Cependant, le maire communiste de Colombes a pris de ses nouvelles, comme il l'aurait fait pour n'importe quel autre de ses 80 000 administrés agressés, « sans doute pour savoir si je n'étais pas mort ». Depuis, la rue très commerçante du dermatologue « reste toujours vide de flics ».
Le 22 janvier, une orthophoniste de la même artère a vécu un cauchemar semblable, avec coups de poing sur la tête. « On m'a expliqué que si à Levallois, ville voisine, la sécurité était assurée par la présence de policiers, c'est qu'il n'y avait pas d'immeubles sociaux », raconte le Dr Miller, qui a décidé de se doter d'une caméra vidéo.

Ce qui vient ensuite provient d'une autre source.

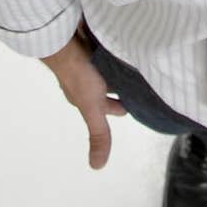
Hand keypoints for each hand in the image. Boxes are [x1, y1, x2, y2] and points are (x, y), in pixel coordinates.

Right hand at [40, 34, 128, 168]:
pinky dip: (115, 51)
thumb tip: (97, 167)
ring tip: (139, 65)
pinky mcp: (91, 42)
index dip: (122, 107)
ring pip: (107, 68)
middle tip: (142, 83)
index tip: (137, 106)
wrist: (65, 39)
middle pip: (108, 86)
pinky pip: (106, 50)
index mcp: (86, 96)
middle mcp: (86, 79)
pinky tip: (127, 46)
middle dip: (122, 87)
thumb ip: (99, 134)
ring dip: (118, 68)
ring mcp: (88, 60)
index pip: (109, 106)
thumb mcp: (93, 107)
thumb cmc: (78, 74)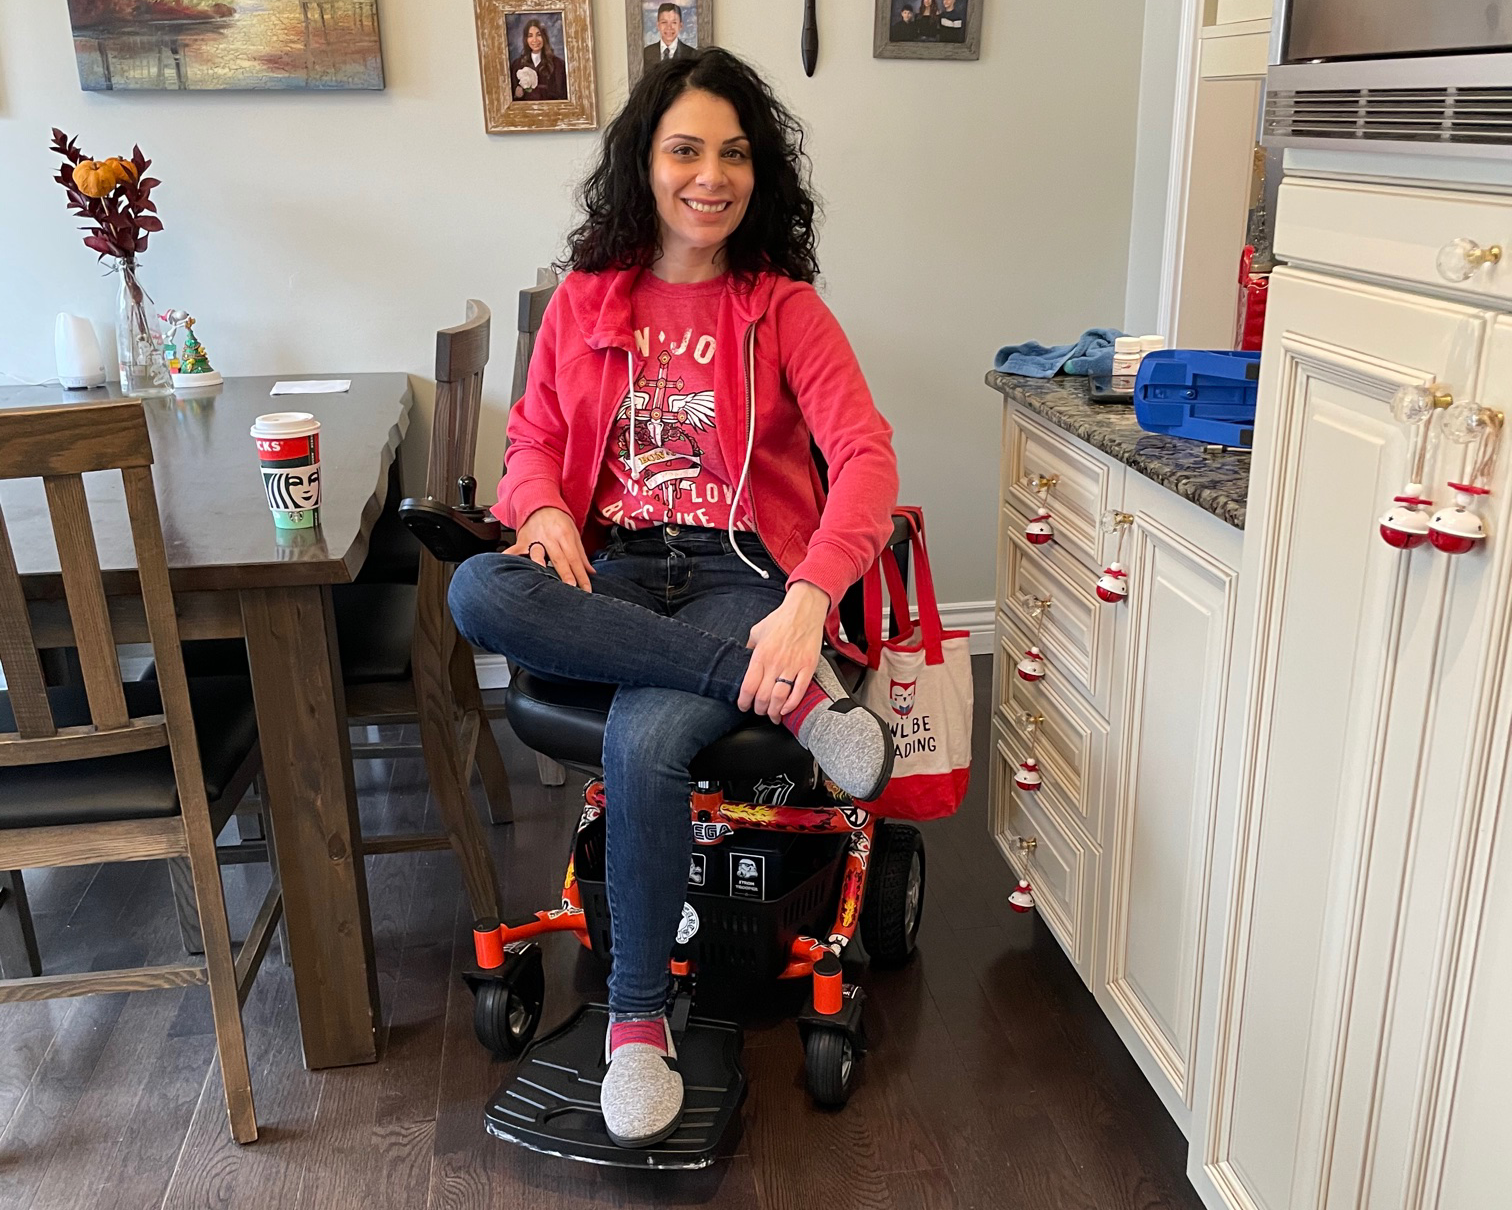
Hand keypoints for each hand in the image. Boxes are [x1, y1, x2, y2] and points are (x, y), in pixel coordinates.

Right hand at [504, 506, 594, 590]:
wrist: (540, 504)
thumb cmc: (558, 520)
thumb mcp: (574, 533)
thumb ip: (581, 554)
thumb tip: (590, 571)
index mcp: (565, 535)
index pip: (574, 559)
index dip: (581, 575)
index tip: (585, 589)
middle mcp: (550, 538)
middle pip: (559, 559)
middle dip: (566, 575)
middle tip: (571, 589)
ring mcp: (535, 539)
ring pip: (538, 555)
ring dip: (540, 566)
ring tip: (542, 580)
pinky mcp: (522, 540)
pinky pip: (515, 550)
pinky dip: (510, 557)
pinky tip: (509, 566)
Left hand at [739, 582, 830, 721]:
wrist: (804, 610)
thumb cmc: (781, 619)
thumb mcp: (756, 632)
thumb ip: (749, 649)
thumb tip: (742, 662)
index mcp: (760, 655)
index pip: (748, 687)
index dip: (744, 702)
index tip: (743, 706)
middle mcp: (775, 662)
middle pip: (763, 697)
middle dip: (759, 710)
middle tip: (759, 711)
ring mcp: (793, 665)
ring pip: (780, 698)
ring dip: (775, 712)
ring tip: (773, 715)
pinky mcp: (808, 667)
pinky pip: (799, 691)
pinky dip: (792, 704)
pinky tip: (787, 709)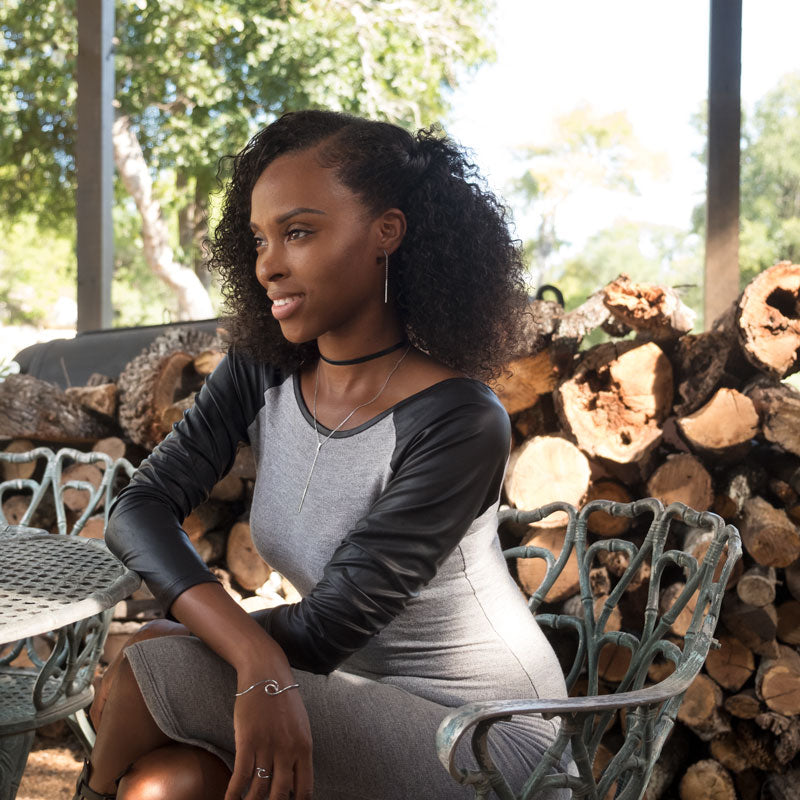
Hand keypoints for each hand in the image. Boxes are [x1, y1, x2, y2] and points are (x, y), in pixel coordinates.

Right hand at [224, 680, 312, 799]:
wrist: (267, 674)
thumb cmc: (283, 700)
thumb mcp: (300, 726)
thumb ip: (298, 752)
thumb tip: (294, 779)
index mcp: (304, 747)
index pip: (304, 789)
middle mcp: (288, 750)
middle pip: (280, 794)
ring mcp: (267, 746)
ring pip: (259, 790)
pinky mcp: (247, 741)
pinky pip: (241, 777)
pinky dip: (234, 794)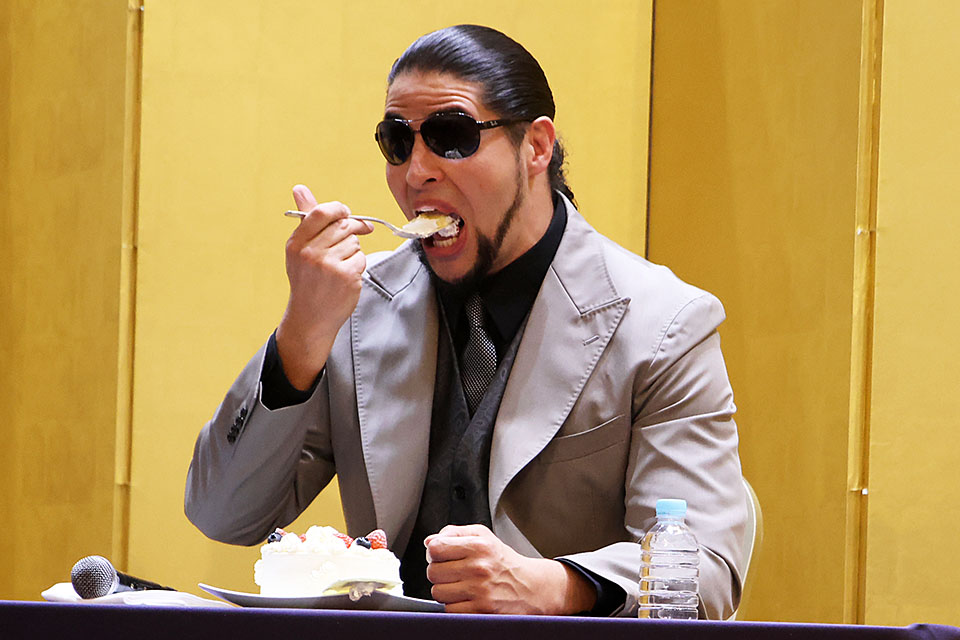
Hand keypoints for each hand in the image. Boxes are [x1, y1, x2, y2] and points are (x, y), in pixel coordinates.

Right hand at [275, 185, 372, 389]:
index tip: (346, 214)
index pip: (321, 212)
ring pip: (354, 242)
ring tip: (338, 266)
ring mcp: (329, 265)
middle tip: (352, 239)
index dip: (338, 209)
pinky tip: (345, 277)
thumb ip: (305, 218)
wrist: (311, 317)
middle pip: (343, 225)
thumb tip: (300, 188)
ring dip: (352, 251)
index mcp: (296, 243)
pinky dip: (357, 265)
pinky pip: (361, 258)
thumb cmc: (307, 279)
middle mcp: (311, 253)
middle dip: (352, 230)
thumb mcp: (299, 249)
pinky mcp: (346, 276)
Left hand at [424, 524, 596, 614]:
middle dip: (441, 573)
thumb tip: (429, 541)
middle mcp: (479, 568)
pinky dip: (456, 606)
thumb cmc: (504, 562)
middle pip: (433, 572)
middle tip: (456, 573)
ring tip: (463, 586)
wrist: (532, 588)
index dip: (436, 553)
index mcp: (479, 546)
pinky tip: (468, 599)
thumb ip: (455, 533)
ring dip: (447, 591)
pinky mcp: (481, 611)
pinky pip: (450, 609)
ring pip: (438, 592)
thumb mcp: (484, 537)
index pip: (435, 548)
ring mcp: (480, 591)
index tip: (444, 556)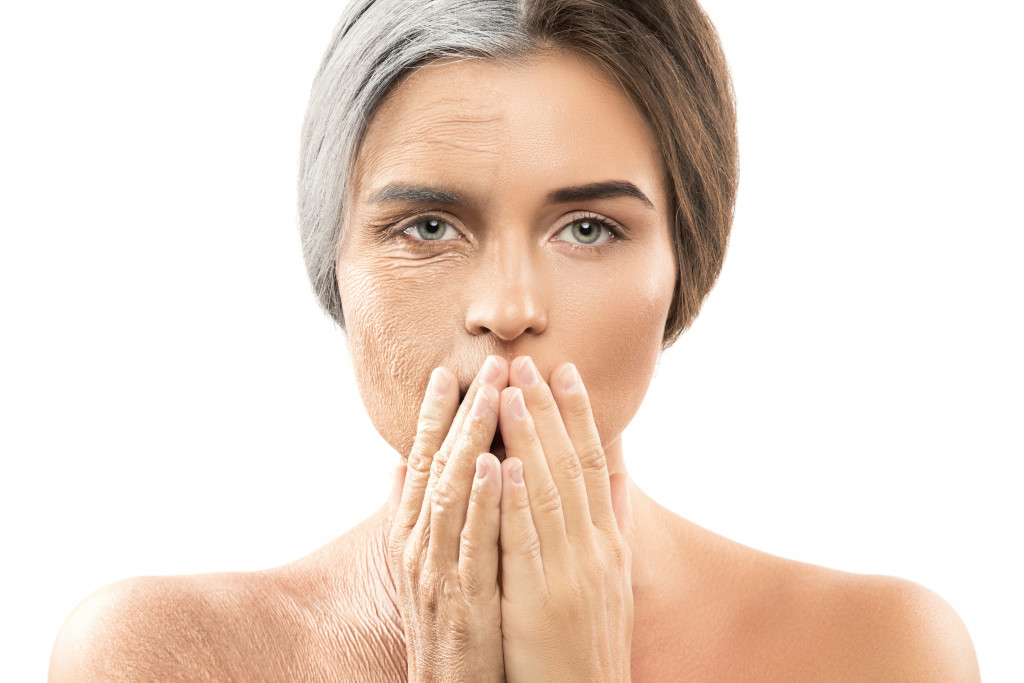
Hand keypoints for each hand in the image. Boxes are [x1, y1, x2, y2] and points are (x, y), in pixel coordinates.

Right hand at [385, 356, 509, 681]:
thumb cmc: (444, 626)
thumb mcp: (421, 564)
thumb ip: (413, 513)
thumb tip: (399, 466)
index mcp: (415, 534)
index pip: (425, 461)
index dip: (436, 414)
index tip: (450, 369)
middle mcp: (419, 545)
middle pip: (440, 464)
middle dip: (464, 411)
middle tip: (486, 363)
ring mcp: (438, 572)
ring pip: (455, 493)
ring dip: (474, 439)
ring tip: (494, 393)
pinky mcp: (464, 601)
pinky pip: (476, 544)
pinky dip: (487, 502)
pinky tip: (502, 465)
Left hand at [497, 356, 635, 681]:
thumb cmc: (590, 641)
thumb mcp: (610, 576)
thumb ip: (609, 523)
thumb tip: (612, 473)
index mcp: (606, 541)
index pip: (592, 464)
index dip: (578, 415)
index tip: (565, 370)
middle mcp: (593, 549)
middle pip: (570, 466)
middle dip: (549, 410)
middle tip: (530, 360)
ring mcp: (570, 573)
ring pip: (547, 492)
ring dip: (529, 439)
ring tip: (511, 391)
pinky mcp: (540, 602)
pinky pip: (525, 543)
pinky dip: (514, 501)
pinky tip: (503, 464)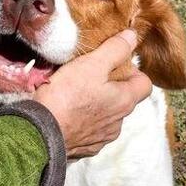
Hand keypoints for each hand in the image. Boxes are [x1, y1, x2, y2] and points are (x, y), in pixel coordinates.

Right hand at [33, 29, 152, 157]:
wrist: (40, 133)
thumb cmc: (67, 97)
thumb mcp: (92, 64)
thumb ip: (114, 49)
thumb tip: (132, 37)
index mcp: (124, 101)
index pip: (145, 84)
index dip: (134, 71)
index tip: (115, 65)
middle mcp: (118, 123)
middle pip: (124, 100)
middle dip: (112, 88)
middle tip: (91, 76)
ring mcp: (102, 138)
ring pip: (107, 117)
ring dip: (97, 106)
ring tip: (75, 96)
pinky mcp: (85, 148)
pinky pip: (89, 132)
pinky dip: (82, 122)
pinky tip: (67, 114)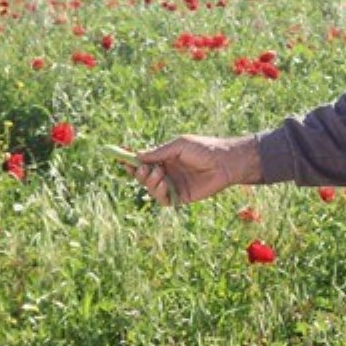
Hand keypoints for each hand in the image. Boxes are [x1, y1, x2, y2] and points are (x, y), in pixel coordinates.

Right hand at [131, 134, 259, 206]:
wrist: (225, 162)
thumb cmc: (204, 148)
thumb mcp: (179, 145)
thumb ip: (159, 152)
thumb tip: (137, 156)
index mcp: (166, 157)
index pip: (143, 161)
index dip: (131, 160)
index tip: (120, 157)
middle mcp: (167, 172)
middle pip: (143, 176)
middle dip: (138, 173)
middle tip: (142, 168)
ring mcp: (173, 184)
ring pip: (150, 189)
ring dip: (149, 182)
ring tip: (159, 174)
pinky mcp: (181, 196)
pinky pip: (163, 200)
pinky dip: (159, 193)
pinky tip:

Une semaine plus tard, le 6 février au soir, ajoute-t-il, « c'est au tour de ma consœur Marie-Josée Sanviti, généraliste dans un quartier de Colombes très isolé », d'être agressée. Le scénario est pratiquement identique. Deux hommes en cagoule, cachés dans le cabinet de l'omnipraticienne, ont attendu que la victime ausculte son dernier patient pour s'en prendre à elle. Ligotée et bâillonnée, elle sera enfermée dans un placard, le temps que ses assaillants s'enfuient avec sa carte bancaire et sa voiture.
Sécuriser le lieu de travail
Le jour même, vers 17 h 30, le maire recevait le Dr Delia Cozzolino, présidente de l'Amicale des médecins de Colombes. La ville compte une soixantaine de généralistes et une cinquantaine de spécialistes. Le mal est là, et chacun se demande ce qu'il faut faire. Mme Cozzolino attend de rencontrer le commissaire de police. « Faut-il opter pour des rondes de policiers, ou un numéro de téléphone spécial qui relierait les praticiens au commissariat ?», s'interroge-t-elle. « Nos confrères vont devoir sécuriser leur porte d'entrée, car il devient classique de voir des intrus se faufiler dans nos toilettes. Un système de verrouillage avec caméra coûte environ 7 000 F. »
A l'Ordre des Hauts-de-Seine, la situation est prise au sérieux. « Depuis trois ans que je suis président, déclare le Dr Jean Leclercq, on enregistre de 4 à 5 agressions annuelles, et on ne nous signale pas tout, à commencer par les jets de pierres sur les voitures. La plupart des délits, environ 70 %, se produisent au cabinet, et nos jeunes confrères n'ont pas les moyens de sécuriser leur lieu de travail. » Fin 1999, le Dr Leclercq et son confrère Jean-Alain Cacault, secrétaire général de l'Ordre, accompagnés du directeur des polices urbaines du département, ont vu le préfet, qui leur a signifié qu'il n'était « pas possible de faire plus, faute d'effectifs policiers ». « Au niveau des gardes, poursuit le responsable ordinal, nous espérons trouver une parade avec l'instauration de centres d'accueil et de permanence des soins (CAPS). Lieu neutre, le CAPS, comme celui de Courbevoie qui existe depuis le 1er janvier dans une clinique, est ouvert de 20 heures à minuit, période où se font 70 % des appels de nuit. » Boulogne-Billancourt et Colombes devraient suivre. Il conviendrait, bien entendu, que les municipalités concernées participent, matériellement, au fonctionnement du CAPS, compte tenu de la mission de service public accomplie. Restent les agressions en cabinet individuel. « Nous allons être contraints de travailler en groupe de quinze », imagine le Dr David Miller.